[Supplied information — start]
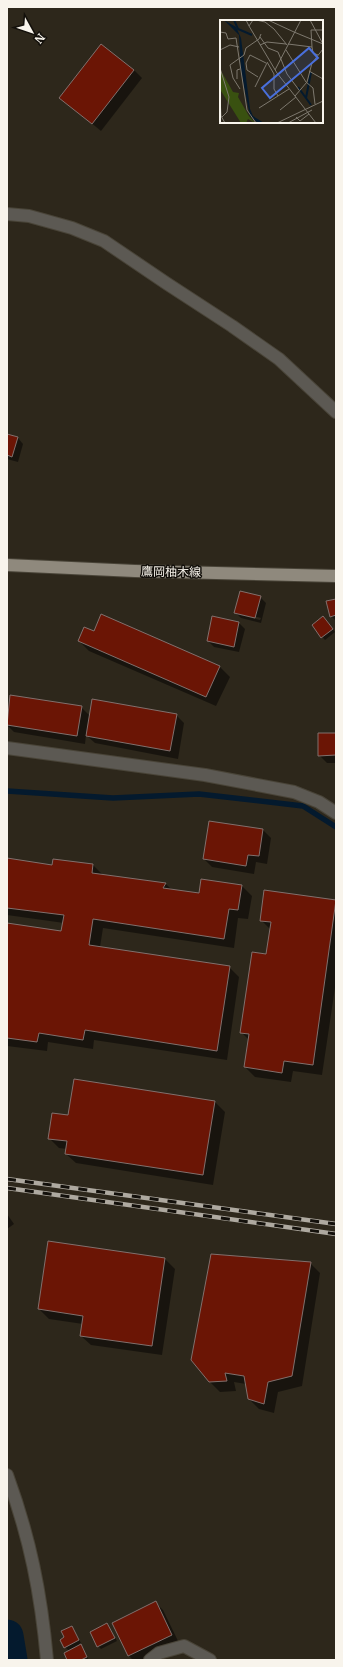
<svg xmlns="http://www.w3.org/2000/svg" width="343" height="1667" font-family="Merriweather,'Noto Sans JP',serif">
<rect width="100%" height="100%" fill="#2d271b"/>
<!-- shadow -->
<g fill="#0007" fill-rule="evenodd">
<polygon points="134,70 142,78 101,131 61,98"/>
<polygon points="7,435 18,438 23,444 18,462 7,459"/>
<path d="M260,597L266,603L261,623L241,618L236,613ZM241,613L261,618L260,620L241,615Z"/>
<polygon points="336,600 336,621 331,616"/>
<polygon points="102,616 220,667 230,677 216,706 89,651 79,641 94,633"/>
<polygon points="326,620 335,632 325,640 313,625"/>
<polygon points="239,623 245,629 239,652 214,647 208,641"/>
<polygon points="11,696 81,707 90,716 176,715 184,723 178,759 95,743 86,735 85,744 14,732 7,725"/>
<polygon points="336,734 336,763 327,763 319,755"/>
<polygon points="263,830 271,838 267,864 256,862 254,874 212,867 204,859"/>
<polygon points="7,859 53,866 93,865 103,875 166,884 172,890 200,894 242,886 252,896 248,919 238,918 234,948 103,928 100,947 229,967 239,977 227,1060 94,1040 93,1049 48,1042 47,1051 7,1046 7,924 62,932 64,923 7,915"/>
<polygon points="265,891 336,901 336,981 322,1075 293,1071 291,1082 255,1077 245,1067 249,1040 241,1032 267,955 271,930 261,920"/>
<polygon points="215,1102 225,1112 213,1185 76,1163 66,1154 67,1149 59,1148 49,1138 69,1116"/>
<polygon points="7,1214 14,1224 7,1229"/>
<polygon points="165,1259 175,1269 162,1355 91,1345 81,1336 83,1324 49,1319 39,1309"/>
<polygon points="310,1263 320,1273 302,1386 278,1392 274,1413 259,1409 249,1399 246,1384 234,1382 236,1391 220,1392 210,1382"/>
<polygon points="155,1602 163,1610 179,1643 145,1660 133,1660 129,1656 113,1623"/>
<polygon points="107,1624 117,1641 101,1649 98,1646"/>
<polygon points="72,1627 81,1643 79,1644 89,1660 68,1660 69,1651 65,1647 65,1638"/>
</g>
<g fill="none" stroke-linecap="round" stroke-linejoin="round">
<!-- stream -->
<polyline stroke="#041a2e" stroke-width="5.5" points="7,791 113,798 199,794 303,806 336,827"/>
<!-- river -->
<polyline stroke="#041a2e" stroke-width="33" points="7,1636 11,1660"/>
</g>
<!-- building -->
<g fill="#6b1505" stroke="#81706d">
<polygon points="101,44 134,70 92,124 59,98"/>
<polygon points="7,434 18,437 12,457 7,455"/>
<polygon points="240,591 261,596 255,618 234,613"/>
<polygon points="336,599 336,615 330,617 326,601"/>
<polygon points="101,614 220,666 206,697 78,641 84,627 94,631"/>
<polygon points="212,616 239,622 234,647 207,641"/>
<polygon points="323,616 333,629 321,638 312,625"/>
<polygon points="10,695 82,706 77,736 7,725"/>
<polygon points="92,699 177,714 170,751 86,736"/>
<polygon points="318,733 336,733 336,755 318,756"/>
<polygon points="209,821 263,829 259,856 248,855 246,866 203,859"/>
<polygon points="7,858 52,865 53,859 93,864 92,873 166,883 163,888 199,893 201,879 242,885 238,910 229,909 224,939 93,919 89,945 230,966 217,1051 85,1030 83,1040 39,1033 37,1042 7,1038 7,923 61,931 64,915 7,908"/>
<polygon points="264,890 336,900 313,1065 284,1061 282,1073 244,1067 249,1034 240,1033 252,952 266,954 271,922 260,921"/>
<polygon points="74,1079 215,1101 203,1175 65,1154 67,1141 48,1139 52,1113 68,1115"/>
<polygon points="48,1241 165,1258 152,1346 80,1336 83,1316 38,1309"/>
<polygon points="211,1254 311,1262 292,1376 268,1382 264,1404 248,1399 244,1376 225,1373 227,1381 209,1382 191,1360"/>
<polygon points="156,1601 172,1635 128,1656 112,1623"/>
<polygon points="107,1623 115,1638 97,1647 90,1632"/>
<polygon points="72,1626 79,1640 64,1648 60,1640 64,1637 61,1631"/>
<polygon points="81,1644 87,1657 81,1660 67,1660 64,1653"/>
</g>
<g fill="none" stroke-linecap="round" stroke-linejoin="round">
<!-- minor casing -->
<g stroke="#494438" stroke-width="14">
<g id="minor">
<polyline points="7,214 29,216 72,228 104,241 166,283 232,326 279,359 336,412"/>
<polyline points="7,748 205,775 294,792 319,802 336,813"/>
<path d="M7,1475C30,1538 41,1593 47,1660"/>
<polyline points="150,1660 159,1653 184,1646 210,1660"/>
</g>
</g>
<!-- major casing -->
<g stroke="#494438" stroke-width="14">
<polyline id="major" points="7,565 135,571 336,576"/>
</g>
<!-- minor -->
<use href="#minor" stroke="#5c5953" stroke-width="12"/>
<!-- major -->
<use href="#major" stroke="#8f897d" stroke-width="12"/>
<!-- rail casing -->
<g stroke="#aea9a0" stroke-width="4.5">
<g id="rail">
<polyline points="7,1179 336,1224"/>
<polyline points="7,1188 336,1234"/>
</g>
</g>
<!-- rail -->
<use href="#rail" stroke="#13100b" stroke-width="3" stroke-dasharray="9" stroke-linecap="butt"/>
</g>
<g text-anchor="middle" stroke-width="3" stroke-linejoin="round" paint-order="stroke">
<!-- street labels -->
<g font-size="12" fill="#f8f4ec" stroke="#13100b">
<text transform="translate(171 572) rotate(1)" y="4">鷹岡柚木線</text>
</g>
</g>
<!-- overview -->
<g transform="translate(220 20)">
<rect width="103" height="103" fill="#2d271b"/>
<path d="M0,49L13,72L19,73L18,77L29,96L35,103L28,99L26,103H21L1,71Z" fill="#395110"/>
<path d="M4,0L16,7L21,18L30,89L33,96L44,103H38L30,96L21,52L19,15Z" fill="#041a2e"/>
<path fill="none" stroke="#041a2e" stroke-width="2" d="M14,0L18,9L32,15M78,67L91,85M86,78L91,52"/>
<path fill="none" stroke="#7e796f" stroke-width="1" d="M26,0L29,6L33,0M36,0L45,2L54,9L67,25M48,0L74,12M90,0L103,24M29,6L57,53L96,103M0,12L6,13L8,19L16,18L27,90L36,103M74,12L103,24M40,17L48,28L58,32L67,54L79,70M68,24L92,27L93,33L98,35M40,25L47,22L66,24M92,27L91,10H103M0,30L10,25L19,27M66,30L86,62L93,68L95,84M47,42L54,54V69L58,76M0,48L9,77L7,92L2,97M55,50L81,0M89,51L103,59M38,57L27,50L26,43L30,35L46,43M17,59V50L20,49M35,67L47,43M20,69L13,58L10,45L24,35L26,28L39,19L41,14M75,76L87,62L92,43L103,29M0,78L1,96L5,103M39,88L69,69M60,90L76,77M76,97L80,101L89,94M57,103L103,81M68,103L92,90"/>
<path fill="#496fdc" fill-opacity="0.15" stroke="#496fdc" stroke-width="2" d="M89,28L98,38L50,78L42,68Z"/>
<rect width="103" height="103" fill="none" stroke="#f8f4ec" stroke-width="2"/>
</g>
<!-- border -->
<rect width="343" height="1667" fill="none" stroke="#f8f4ec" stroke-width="16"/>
<!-- north arrow -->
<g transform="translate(32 32) rotate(130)" stroke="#13100b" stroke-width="3" paint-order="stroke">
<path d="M0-3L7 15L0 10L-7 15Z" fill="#f8f4ec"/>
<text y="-6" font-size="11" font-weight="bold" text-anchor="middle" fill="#f8f4ec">N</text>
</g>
</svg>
[Supplied information — finish]
▶ What you will do:
Leaving out only the pictures, retype every record exactly.

▶ Response below:
<svg xmlns="http://www.w3.org/2000/svg" width="343" height="1667" font-family="Merriweather,'Noto Sans JP',serif">
<rect width="100%" height="100%" fill="#2d271b"/>
<!-- shadow -->
<g fill="#0007" fill-rule="evenodd">
<polygon points="134,70 142,78 101,131 61,98"/>
<polygon points="7,435 18,438 23,444 18,462 7,459"/>
<path d="M260,597L266,603L261,623L241,618L236,613ZM241,613L261,618L260,620L241,615Z"/>
<polygon points="336,600 336,621 331,616"/>
<polygon points="102,616 220,667 230,677 216,706 89,651 79,641 94,633"/>
<polygon points="326,620 335,632 325,640 313,625"/>
<polygon points="239,623 245,629 239,652 214,647 208,641"/>
<polygon points="11,696 81,707 90,716 176,715 184,723 178,759 95,743 86,735 85,744 14,732 7,725"/>
<polygon points="336,734 336,763 327,763 319,755"/>
<polygon points="263,830 271,838 267,864 256,862 254,874 212,867 204,859"/>
<polygon points="7,859 53,866 93,865 103,875 166,884 172,890 200,894 242,886 252,896 248,919 238,918 234,948 103,928 100,947 229,967 239,977 227,1060 94,1040 93,1049 48,1042 47,1051 7,1046 7,924 62,932 64,923 7,915"/>
<polygon points="265,891 336,901 336,981 322,1075 293,1071 291,1082 255,1077 245,1067 249,1040 241,1032 267,955 271,930 261,920"/>
<polygon points="215,1102 225,1112 213,1185 76,1163 66,1154 67,1149 59,1148 49,1138 69,1116"/>
<polygon points="7,1214 14,1224 7,1229"/>
<polygon points="165,1259 175,1269 162,1355 91,1345 81,1336 83,1324 49,1319 39,1309"/>
<polygon points="310,1263 320,1273 302,1386 278,1392 274,1413 259,1409 249,1399 246,1384 234,1382 236,1391 220,1392 210,1382"/>
<polygon points="155,1602 163,1610 179,1643 145,1660 133,1660 129,1656 113,1623"/>
<polygon points="107,1624 117,1641 101,1649 98,1646"/>
<polygon points="72,1627 81,1643 79,1644 89,1660 68,1660 69,1651 65,1647 65,1638"/>
</g>
<g fill="none" stroke-linecap="round" stroke-linejoin="round">
<!-- stream -->
<polyline stroke="#041a2e" stroke-width="5.5" points="7,791 113,798 199,794 303,806 336,827"/>
<!-- river -->
<polyline stroke="#041a2e" stroke-width="33" points="7,1636 11,1660"/>
</g>
<!-- building -->
<g fill="#6b1505" stroke="#81706d">
<polygon points="101,44 134,70 92,124 59,98"/>
<polygon points="7,434 18,437 12,457 7,455"/>
<polygon points="240,591 261,596 255,618 234,613"/>
<polygon points="336,599 336,615 330,617 326,601"/>
<polygon points="101,614 220,666 206,697 78,641 84,627 94,631"/>
<polygon points="212,616 239,622 234,647 207,641"/>
<polygon points="323,616 333,629 321,638 312,625"/>
<polygon points="10,695 82,706 77,736 7,725"/>
<polygon points="92,699 177,714 170,751 86,736"/>
<polygon points="318,733 336,733 336,755 318,756"/>
<polygon points="209,821 263,829 259,856 248,855 246,866 203,859"/>
<polygon points="7,858 52,865 53,859 93,864 92,873 166,883 163,888 199,893 201,879 242,885 238,910 229,909 224,939 93,919 89,945 230,966 217,1051 85,1030 83,1040 39,1033 37,1042 7,1038 7,923 61,931 64,915 7,908"/>
<polygon points="264,890 336,900 313,1065 284,1061 282,1073 244,1067 249,1034 240,1033 252,952 266,954 271,922 260,921"/>
<polygon points="74,1079 215,1101 203,1175 65,1154 67,1141 48,1139 52,1113 68,1115"/>
<polygon points="48,1241 165,1258 152,1346 80,1336 83,1316 38,1309"/>
<polygon points="211,1254 311,1262 292,1376 268,1382 264,1404 248,1399 244,1376 225,1373 227,1381 209,1382 191,1360"/>
<polygon points="156,1601 172,1635 128,1656 112,1623"/>
<polygon points="107,1623 115,1638 97,1647 90,1632"/>
<polygon points="72,1626 79,1640 64,1648 60,1640 64,1637 61,1631"/>
<polygon points="81,1644 87,1657 81,1660 67,1660 64,1653"/>
</g>
<g fill="none" stroke-linecap="round" stroke-linejoin="round">
<!-- minor casing -->
<g stroke="#494438" stroke-width="14">
<g id="minor">
<polyline points="7,214 29,216 72,228 104,241 166,283 232,326 279,359 336,412"/>
<polyline points="7,748 205,775 294,792 319,802 336,813"/>
<path d="M7,1475C30,1538 41,1593 47,1660"/>
<polyline points="150,1660 159,1653 184,1646 210,1660"/>
</g>
</g>
<!-- major casing -->
<g stroke="#494438" stroke-width="14">
<polyline id="major" points="7,565 135,571 336,576"/>
</g>
<!-- minor -->
<use href="#minor" stroke="#5c5953" stroke-width="12"/>
<!-- major -->
<use href="#major" stroke="#8f897d" stroke-width="12"/>
<!-- rail casing -->
<g stroke="#aea9a0" stroke-width="4.5">
<g id="rail">
<polyline points="7,1179 336,1224"/>
<polyline points="7,1188 336,1234"/>
</g>
</g>
<!-- rail -->
<use href="#rail" stroke="#13100b" stroke-width="3" stroke-dasharray="9" stroke-linecap="butt"/>
</g>
<g text-anchor="middle" stroke-width="3" stroke-linejoin="round" paint-order="stroke">
<!-- street labels -->
<g font-size="12" fill="#f8f4ec" stroke="#13100b">
<text transform="translate(171 572) rotate(1)" y="4">鷹岡柚木線</text>
</g>
</g>
<!-- overview -->
<g transform="translate(220 20)">
<rect width="103" height="103" fill="#2d271b"/>
<path d="M0,49L13,72L19,73L18,77L29,96L35,103L28,99L26,103H21L1,71Z" fill="#395110"/>
<path d="M4,0L16,7L21,18L30,89L33,96L44,103H38L30,96L21,52L19,15Z" fill="#041a2e"/>
<path fill="none" stroke="#041a2e" stroke-width="2" d="M14,0L18,9L32,15M78,67L91,85M86,78L91,52"/>
<path fill="none" stroke="#7e796f" stroke-width="1" d="M26,0L29,6L33,0M36,0L45,2L54,9L67,25M48,0L74,12M90,0L103,24M29,6L57,53L96,103M0,12L6,13L8,19L16,18L27,90L36,103M74,12L103,24M40,17L48,28L58,32L67,54L79,70M68,24L92,27L93,33L98,35M40,25L47,22L66,24M92,27L91,10H103M0,30L10,25L19,27M66,30L86,62L93,68L95,84M47,42L54,54V69L58,76M0,48L9,77L7,92L2,97M55,50L81,0M89,51L103,59M38,57L27,50L26,43L30,35L46,43M17,59V50L20,49M35,67L47,43M20,69L13,58L10,45L24,35L26,28L39,19L41,14M75,76L87,62L92,43L103,29M0,78L1,96L5,103M39,88L69,69M60,90L76,77M76,97L80,101L89,94M57,103L103,81M68,103L92,90"/>
<path fill="#496fdc" fill-opacity="0.15" stroke="#496fdc" stroke-width="2" d="M89,28L98,38L50,78L42,68Z"/>
<rect width="103" height="103" fill="none" stroke="#f8f4ec" stroke-width="2"/>
</g>
<!-- border -->
<rect width="343" height="1667" fill="none" stroke="#f8f4ec" stroke-width="16"/>
<!-- north arrow -->
<g transform="translate(32 32) rotate(130)" stroke="#13100b" stroke-width="3" paint-order="stroke">
<path d="M0-3L7 15L0 10L-7 15Z" fill="#f8f4ec"/>
<text y="-6" font-size="11" font-weight="bold" text-anchor="middle" fill="#f8f4ec">N</text>
</g>
</svg>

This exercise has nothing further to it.